Wie lang dauert eine Momentaufnahme? Steckt das Wesen der Musik im
nonchalanten Wurf eines Augenblicks oder im feinteiligen Basteln an
Details in den Monaten danach? „Damwild“, das Debütalbum von
La Boum Fatale, ist das Dokument einer Freundschaft, die durch die
gemeinsame Arbeit gewachsen ist.
Antonio de Spirt and Levente Pavelka lernen sich und ihre jeweiligen
musikalischen Vorlieben 2010 in Hamburg während ihres Studiums kennen. Und erkennen schnell die Gelegenheit,
miteinander die Band zu starten, die beide immer haben wollten:
elektronisch, experimentell, fetzig, geradeaus. Egal, ob es am Ende
Popmusik oder Schranz ist. Auch wenn weder der eine noch der andere ein
Instrument beherrschte; es stellt sich schnell heraus, dass sie keines
benötigen würden.
Vor allem aber entdecken sie sich als wohltuender Ankerpunkt in der sie
umgebenden Nerdigkeit ihres Studienganges. Als Möglichkeit, wieder mal
locker und nicht wahnsinnig zu werden. Dann doch lieber hin und wieder
auf den Zufall vertrauen. Das sich Verlaufen provozieren und Dinge
bewusst falsch machen. Ausgefuchste Tüftelei vs. Schuss aus der Hüfte.
Selten entsteht die Musik doch aus ihrer eigenen Genre-geschichte.
Neo-Dubstep, Post-Postrock-House - gleich, wonach La Boum Fatale am Ende
klingen mögen, so beziehen sie ihren eigentlich Zauber bei weitem eher
aus der gewaltigen Schönheit der brachial verzerrten Gitarren von
Deftones’ „White Pony“ oder dem leicht überdosierten Kitsch von M83, der
spröden Intimität eines Arthur Russell oder der unverplüschten
Direktheit der früheren Tocotronic. Und tragen damit zu einem zeitlosen
Entwurf zeitgeistiger Musik bei, reichen weiter, regen an und halten den
Ball am Rollen. In ihrer persönlichen und nahen, in ihrer einladenden
Art.
Und nicht zuletzt sind wir - Label und Band - glücklich, uns gefunden zu
haben. Baten La Boum Fatale ihr Berliner Lieblingslabel Sinnbus
zunächst um Ratschlag, an wen sie sich denn mit dieser Musik nun wenden
könnten, fielen allen mit einem Male die Schuppen von den Augen. Wir
selbst können ja alles veröffentlichen, was uns umwirft. Und mit La Boum
Fatale beschreiben wir nun gemeinsam ein neues Blatt.
Nach dem lässigen Versprechen, das La Boum Fatale am Anfang dieses
Jahres mit ihrer Single "AAA" gaben, folgte nun endlich das lange Format,
um dieses Versprechen doppelt lässig einzulösen. Im Juni 2012
erschien "Damwild".
.......................................................................
How long is a snapshot? Where to find the essence of music? In a
nonchalant move of a single moment or in the fragmented bricolage in the
following months? "Damwild", La Boum Fatale's debut, is the document of
a friendship, that has grown by working together. Antonio de Spirt and Levente Pavelka get to know each other and their
respective musical preferences in 2010 in Hamburg during their studies . Soon they realize the possibility of having exactly
this band both of them always wanted to have: electronic, experimental,
cool, straigt forward. No matter if it will be pop music or kind of
scabby in the end. Even if both of them did not know how to play any
instruments. They would not need to, as it turned out.
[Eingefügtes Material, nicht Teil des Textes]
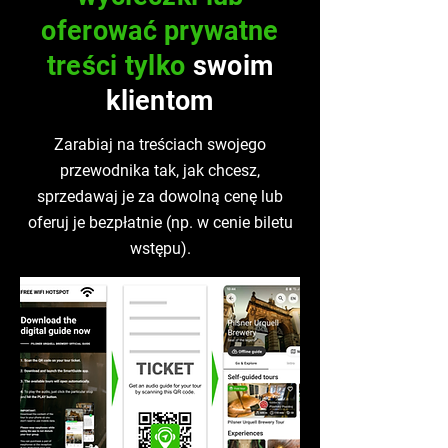
oferować prywatne
treści tylko
swoim
klientom
Zarabiaj na treściach swojego
przewodnika tak, jak chcesz,
sprzedawaj je za dowolną cenę lub
oferuj je bezpłatnie (np. w cenie biletu
wstępu).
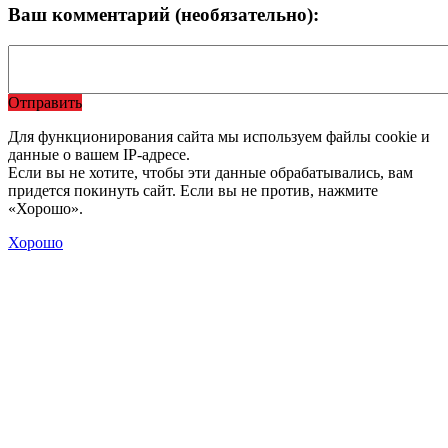
Ваш комментарий (необязательно):
Отправить
Для функционирования сайта мы используем файлы cookie и
данные о вашем IP-адресе.
Если вы не хотите, чтобы эти данные обрабатывались, вам
придется покинуть сайт. Если вы не против, нажмите
«Хорошо».
Хорошо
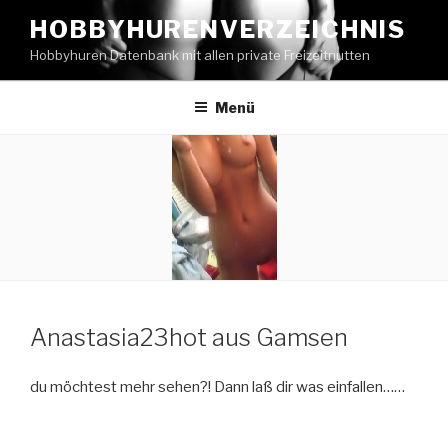
Zum
HOBBYHURENVERZEICHNIS
Inhalt
Hobbyhuren Datenbank mit allen private Freizeitnutten
springen
Menü
Anastasia23hot aus Gamsen
du möchtest mehr sehen?! Dann laß dir was einfallen……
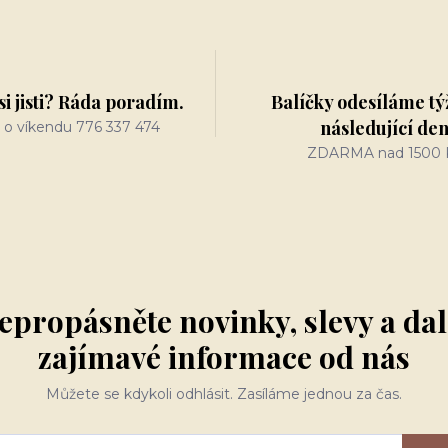
si jisti? Ráda poradím.
Balíčky odesíláme tý
následující de
 o víkendu 776 337 474
ZDARMA nad 1500 
epropásněte novinky, slevy a dal
zajímavé informace od nás
Můžete se kdykoli odhlásit. Zasíláme jednou za čas.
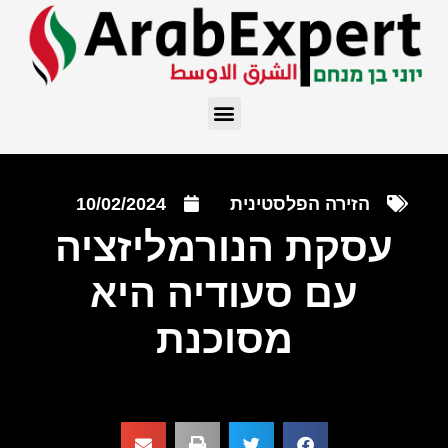
הזירה הפלסטינית
10/02/2024
עסקת הנורמליזציה
עם סעודיה היא
מסוכנת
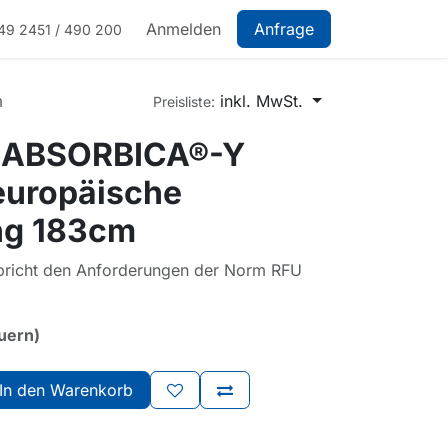
Anmelden
Anfrage
49 2451 / 490 200
m
inkl. MwSt.
Preisliste:
 ABSORBICA®-Y
uropäische
ng 183cm
pricht den Anforderungen der Norm RFU
euern)
In den Warenkorb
Most of all they were discovering each other as being calming fixed
points while being surrounded by the nerdiness of their studies. As a
possibility to let loose instead of going mad. To rather trust in
coincidence once in a while. To provoke going astray or doing things
wrong on purpose. Shrewd tinkering vs. a shoot from the hip. Music
rarely comes from its own genre history. Neo-Dubstep,
Post-Postrock-House - whatever La Boum Fatale may sound like, their
actual magic sources by far more from the massive beauty of the
Deftones' brutely distorted guitars in their "White Pony" era, the
slightly overdosed kitsch of M83 or the brittle intimacy of Arthur
Russel. This way they contribute their part to an ageless draft of
zeitgeisty music, pass on, encourage and keep the ball rolling. In their
own personal, inviting way. And not least, we - label and band - are glad we have gotten together.
Initially La Boum Fatale were asking their most favourite Berlin label
for advice whom to go to with this record, when suddenly the scales fell
from our eyes. We can release what ever we want to, what ever blows us
away. And with La Boum Fatale we will start this new chapter. Following the cool promise made by "AAA", their first single, here's the
long one finally to keep it. "Damwild" is out scince june 29th. 2012.